Duncan is among 15 inmates who attend classes once a week to build skills for college or trade school once they are released, or to earn a General Educational Development diploma. The GED tests will be offered for the first time at the jail within the next few months.
"I never graduated, so to get a GED is a big thing for me," Duncan said. "I had a daughter at a young age and had to raise her on my own — so I dropped out of high school."
Until now, inmates have had to wait until being released from jail to take the GED tests at open-site locations in Armstrong Educational Trust or Armstrong Career Link.
That will soon change, said David Hogue, jail warden.
"We're really close.
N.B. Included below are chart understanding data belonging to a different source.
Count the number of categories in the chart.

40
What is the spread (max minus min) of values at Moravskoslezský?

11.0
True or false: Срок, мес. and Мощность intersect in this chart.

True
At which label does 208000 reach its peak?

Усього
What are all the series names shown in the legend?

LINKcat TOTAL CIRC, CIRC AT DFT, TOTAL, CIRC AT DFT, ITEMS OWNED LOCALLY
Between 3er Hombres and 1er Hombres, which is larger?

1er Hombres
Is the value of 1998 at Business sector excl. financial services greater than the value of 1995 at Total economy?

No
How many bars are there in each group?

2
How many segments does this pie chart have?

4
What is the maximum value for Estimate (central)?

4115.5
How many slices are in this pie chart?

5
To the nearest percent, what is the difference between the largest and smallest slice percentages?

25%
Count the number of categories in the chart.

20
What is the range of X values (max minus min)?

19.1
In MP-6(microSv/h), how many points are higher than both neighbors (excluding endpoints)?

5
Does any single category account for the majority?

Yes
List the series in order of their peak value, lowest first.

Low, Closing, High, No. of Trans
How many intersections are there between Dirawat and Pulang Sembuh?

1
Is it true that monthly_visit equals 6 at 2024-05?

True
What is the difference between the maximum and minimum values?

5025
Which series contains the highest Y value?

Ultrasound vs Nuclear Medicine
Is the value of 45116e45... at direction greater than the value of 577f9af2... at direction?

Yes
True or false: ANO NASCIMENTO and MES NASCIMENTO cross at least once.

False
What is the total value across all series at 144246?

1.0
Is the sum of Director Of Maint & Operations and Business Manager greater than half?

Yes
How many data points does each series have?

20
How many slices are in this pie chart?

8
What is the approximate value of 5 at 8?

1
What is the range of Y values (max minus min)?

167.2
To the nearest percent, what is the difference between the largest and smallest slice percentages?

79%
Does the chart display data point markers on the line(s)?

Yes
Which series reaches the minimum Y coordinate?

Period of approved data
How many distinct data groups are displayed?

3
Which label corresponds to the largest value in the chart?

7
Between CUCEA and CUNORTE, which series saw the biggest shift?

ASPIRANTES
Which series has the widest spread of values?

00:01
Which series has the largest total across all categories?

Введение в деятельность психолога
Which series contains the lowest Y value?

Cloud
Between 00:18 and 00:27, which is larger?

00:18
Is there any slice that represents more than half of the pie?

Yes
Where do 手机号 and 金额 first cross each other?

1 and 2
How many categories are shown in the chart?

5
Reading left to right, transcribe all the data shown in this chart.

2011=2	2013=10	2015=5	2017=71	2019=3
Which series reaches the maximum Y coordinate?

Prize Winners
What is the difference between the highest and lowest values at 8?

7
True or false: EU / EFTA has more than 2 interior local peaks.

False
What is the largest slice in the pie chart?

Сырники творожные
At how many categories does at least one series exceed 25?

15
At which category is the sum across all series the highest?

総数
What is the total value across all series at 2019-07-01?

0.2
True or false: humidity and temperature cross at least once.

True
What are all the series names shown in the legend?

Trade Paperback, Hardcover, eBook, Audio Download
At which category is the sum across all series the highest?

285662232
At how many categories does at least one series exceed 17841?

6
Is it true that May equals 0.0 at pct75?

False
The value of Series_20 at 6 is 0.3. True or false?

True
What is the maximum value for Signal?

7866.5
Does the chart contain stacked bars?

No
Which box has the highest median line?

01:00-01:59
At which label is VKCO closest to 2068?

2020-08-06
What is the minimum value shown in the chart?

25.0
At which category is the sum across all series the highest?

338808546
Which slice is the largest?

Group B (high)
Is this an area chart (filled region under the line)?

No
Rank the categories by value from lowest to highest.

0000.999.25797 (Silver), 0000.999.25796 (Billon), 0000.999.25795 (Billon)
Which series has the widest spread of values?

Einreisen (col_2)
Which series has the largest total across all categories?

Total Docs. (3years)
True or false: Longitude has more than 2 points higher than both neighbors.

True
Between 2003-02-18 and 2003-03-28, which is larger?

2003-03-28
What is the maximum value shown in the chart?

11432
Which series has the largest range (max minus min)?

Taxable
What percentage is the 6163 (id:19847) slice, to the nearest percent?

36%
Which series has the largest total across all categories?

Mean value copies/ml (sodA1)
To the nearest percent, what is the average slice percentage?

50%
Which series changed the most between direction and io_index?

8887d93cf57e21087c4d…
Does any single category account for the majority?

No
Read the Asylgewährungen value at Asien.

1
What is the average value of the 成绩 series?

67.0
Hopefully, by Christmas, we'll have someone pass the GED tests here," he said.
A jail staff member has been trained to administer the test, a computer station has been set up, and all that remains is for a web camera and fingerprint recognition software to be installed on the computer.
In the meantime, teacher Carrie Satterfield is preparing students for the test.
Satterfield, 43, has more than 20 years of teaching experience. She is employed by ARIN Intermediate Unit 28's Center for Education to teach adult basic education skills and to prepare inmates to take the GED tests. She works under the direction of the Armstrong School District for inmates earning their high school diplomas.
The classroom where she teaches the two-hour session each Tuesday has a dry erase board and several rows of desks. But unlike most classrooms, this one locks from the outside and is monitored by jail guards and cameras. There is no Internet access available. She teaches male inmates in a similar classroom in another part of the jail every Thursday.
Satterfield used a computerized tablet Tuesday to show female students how to navigate through a Microsoft Word document in preparation for the test.
Cora McElravy, 23, sat at the desk beside Duncan and quietly listened to Satterfield's instruction. She doesn't need the GED preparation since she earned her high school diploma and attended two years of college. But she faithfully attends every class Satterfield teaches, hoping to keep her mind sharp so she can enroll in college again once she is out.
"I like math," McElravy said. "I help a lot of people with math back at the pod."
Satterfield smiled as she commended McElravy for her dedication and for encouraging other inmates to come to class.
Both McElravy and Duncan are in jail on drug-related charges and do not have a release date yet.
Satterfield gets plenty of respect in the classroom and reflects it back to her students. She said she would rather not know why they ended up in jail.
"I know my students are in here for a reason but I never ask why," she said. "I'm here to help them, not judge them for what they've done.
"This is where I'm meant to be. It has been the most amazing job ever, because they truly, truly appreciate this opportunity. A lot of people have given up on them, but I won't. When they get out, they can be a productive member of society."